# this is a good one



## MD plumber (Jan 11, 2011)

This was in the attic of a house I was giving a price on 3" cast vent ran into chimney I guess someone did not want to get on the roof. The real funny part is that there was an ABS vent ran into the other side. I guess the guy doing the newer work thought it was a good idea too. I laughed for a few minutes before I told the homeowner how wrong it was. 

Sent from my DROIDX using Plumbing Zone


----------



## ironandfire (Oct 9, 2008)

That's the way the used to do it in the old days.


----------



## sheeptown44 (Oct 31, 2010)

Silly question but does it 90 inthe chimmney and get piped above or what, first time see'n that


----------



## user2090 (Sep 26, 2009)

I have seen some dumb things, and that would go along with it.


----------



## MD plumber (Jan 11, 2011)

ironandfire said:


> That's the way the used to do it in the old days.


I have worked in a lot of old houses and never ran into that.

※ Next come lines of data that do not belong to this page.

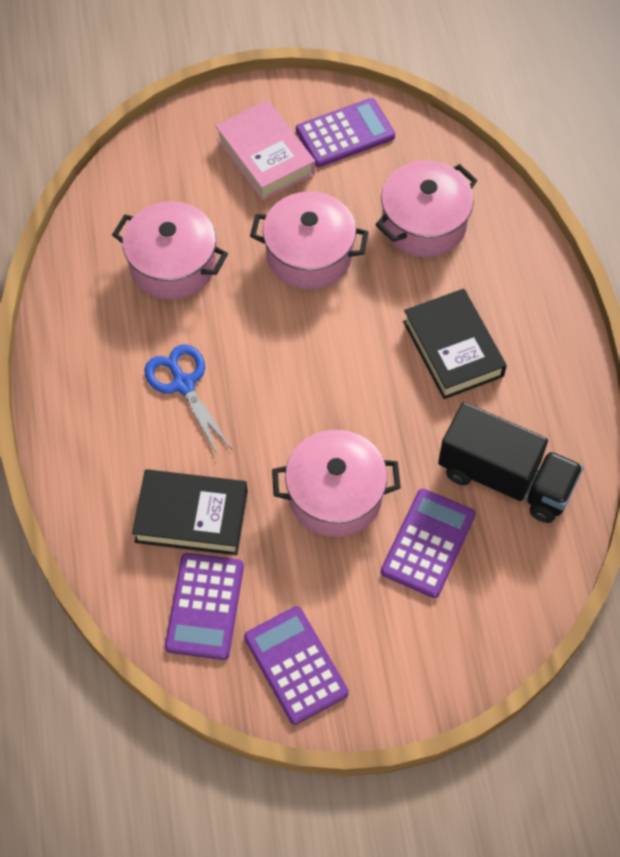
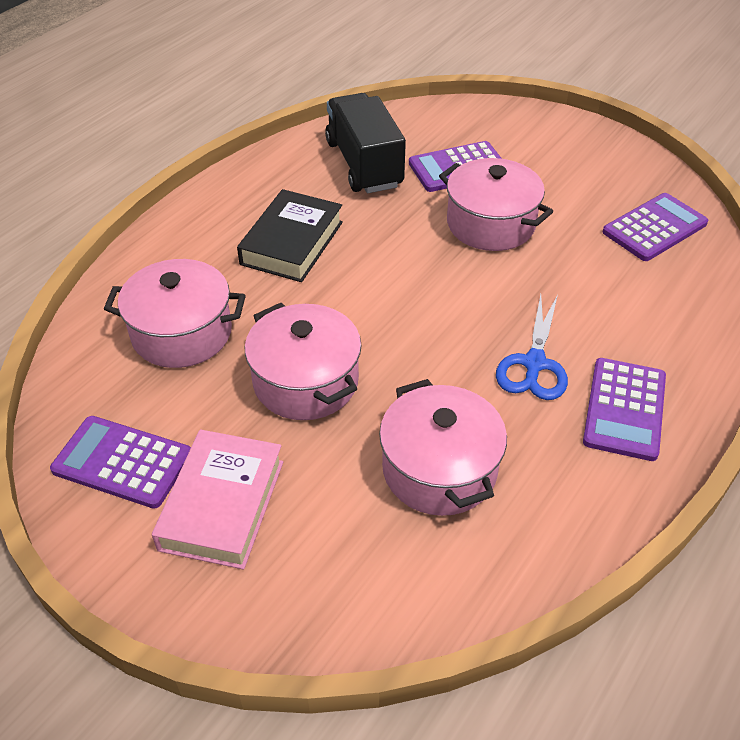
camera: 135 degrees left, 15 degrees down
black book [132,469,248,555] -> none
purple calculator [244,606,349,725] -> purple calculator moved to [583,358,666,461]

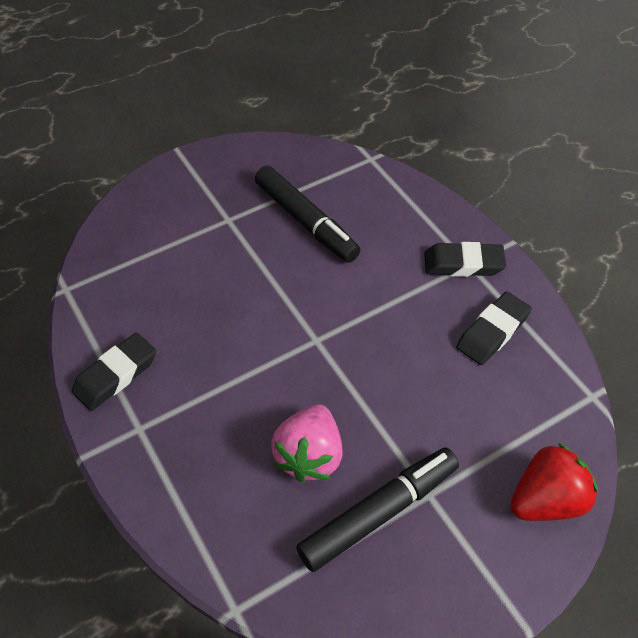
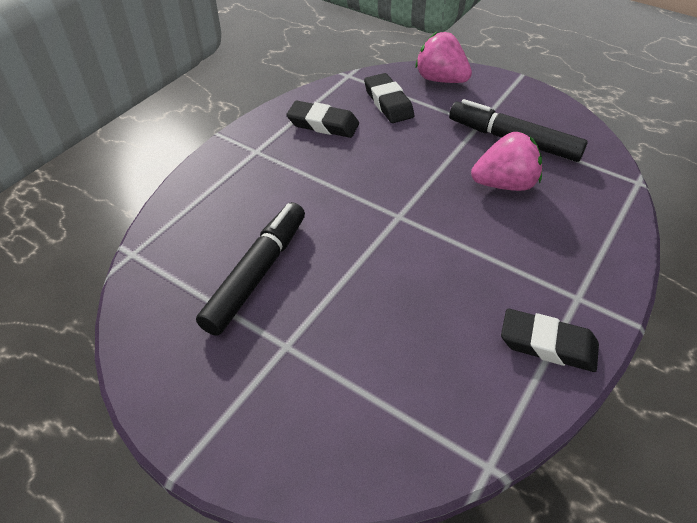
camera: 115 degrees left, 5 degrees down
black eraser [424,242,506,277] -> black eraser moved to [364,73,414,123]
red strawberry [510,443,598,521] -> pink strawberry [415,32,472,83]

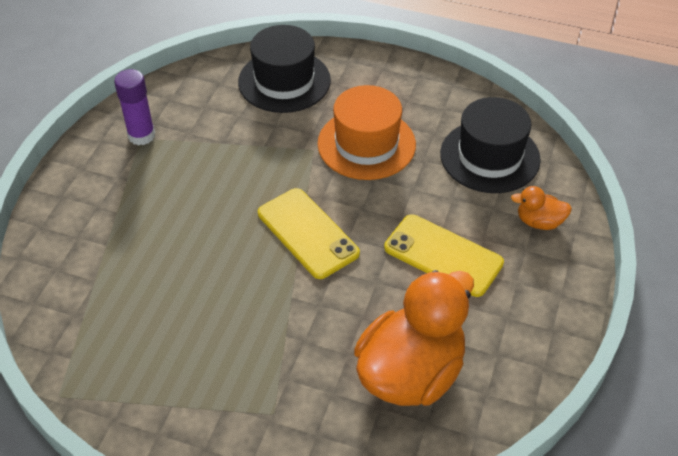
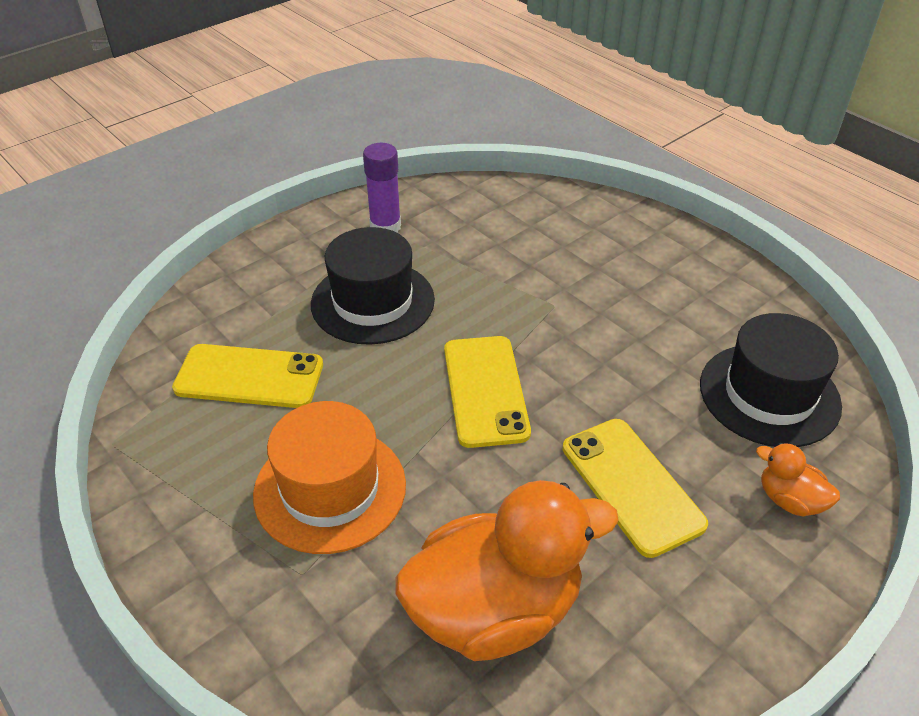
camera: 30 degrees right, 5 degrees down
black hat [238,25,331,113] -> black hat moved to [311,227,435,345]
orange hat [317,85,416,180] -> orange hat moved to [253,401,406,554]
none -> yellow phone [172,344,323,408]

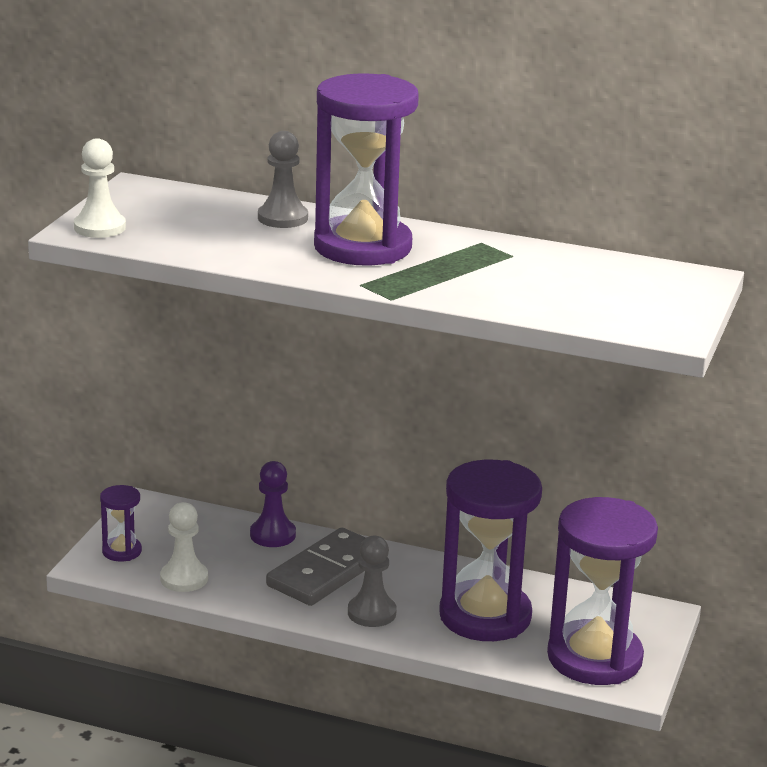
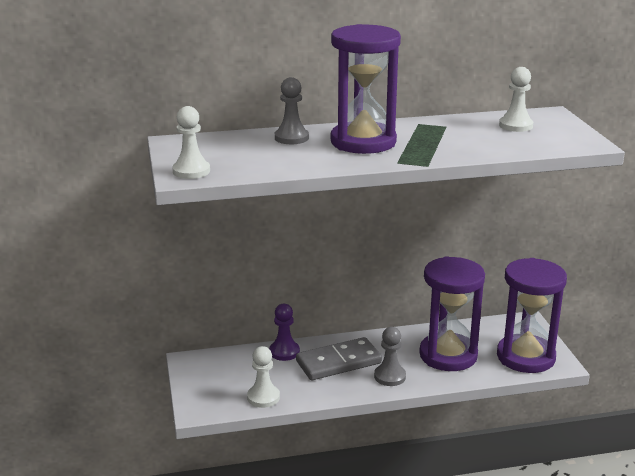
camera: 30 degrees left, 0 degrees up
purple hourglass [100,485,142,562] -> none
grey domino [266,527,366,606] -> grey domino turned 60 degrees clockwise [296,337,382,380]
none -> white pawn [499,67,533,132]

Sent from my DROIDX using Plumbing Zone


----------



## MD plumber (Jan 11, 2011)

sheeptown44 said:


> Silly question but does it 90 inthe chimmney and get piped above or what, first time see'n that[/QUOT
> 
> Im not sure
> 
> Sent from my DROIDX using Plumbing Zone


----------



## ironandfire (Oct 9, 2008)

Should be off a turlet.


----------



## LEAD INGOT (Jul 15, 2009)

I've seen that where I'm at, except it was orangeburg. I'm not kidding.


----------



## sheeptown44 (Oct 31, 2010)

GIant flame thrower, Just have fire going and Dunbar on the bidet. sorry dunbar.


----------



## skitian (Apr 5, 2011)

MD plumber said:


> This was in the attic of a house I was giving a price on 3" cast vent ran into chimney I guess someone did not want to get on the roof. The real funny part is that there was an ABS vent ran into the other side. I guess the guy doing the newer work thought it was a good idea too. I laughed for a few minutes before I told the homeowner how wrong it was.
> 
> Sent from my DROIDX using Plumbing Zone


Don't you know, it's the new all in one whole house vent. Roofers were tired of too many penetrations.


----------



## ironandfire (Oct 9, 2008)

MD plumber said:


> This was in the attic of a house I was giving a price on 3" cast vent ran into chimney I guess someone did not want to get on the roof. The real funny part is that there was an ABS vent ran into the other side. I guess the guy doing the newer work thought it was a good idea too. I laughed for a few minutes before I told the homeowner how wrong it was.
> 
> Sent from my DROIDX using Plumbing Zone


It's called a local vent. :icon_biggrin:


----------



## RealLivePlumber (Jun 22, 2008)

ironandfire said:


> It's called a local vent. :icon_biggrin:


You are kidding, right?


----------



## ironandfire (Oct 9, 2008)

Nope.


----------



## ironandfire (Oct 9, 2008)

RealLivePlumber said:


> You are kidding, right?


Local vent was used to pull oder from the bowl, heat from the chimney provided the draw.


----------



## MD plumber (Jan 11, 2011)

ironandfire said:


> Local vent was used to pull oder from the bowl, heat from the chimney provided the draw.


 
No sh#t I thought you were kidding also until i google searched it. Learn something new every day.


----------



## ironandfire (Oct 9, 2008)

:icon_biggrin:


MD plumber said:


> No sh#t I thought you were kidding also until i google searched it. Learn something new every day.


----------



## Tommy plumber (Feb 19, 2010)

MD plumber said:


> This was in the attic of a house I was giving a price on 3" cast vent ran into chimney I guess someone did not want to get on the roof. The real funny part is that there was an ABS vent ran into the other side. I guess the guy doing the newer work thought it was a good idea too. I laughed for a few minutes before I told the homeowner how wrong it was.
> 
> Sent from my DROIDX using Plumbing Zone


 



No no no, you guys are all wrong. The plumber didn't run his vent into the chimney, the mason installed his chimney into the plumber's vents!


----------



## ironandfire (Oct 9, 2008)

O. K. If you like a little history you'll like this, if not, Oh well. This pic shows the local vent connection. This thing was basically a big funnel on a tailpiece. LOL The fixture had little ability to wash thus the stink.


----------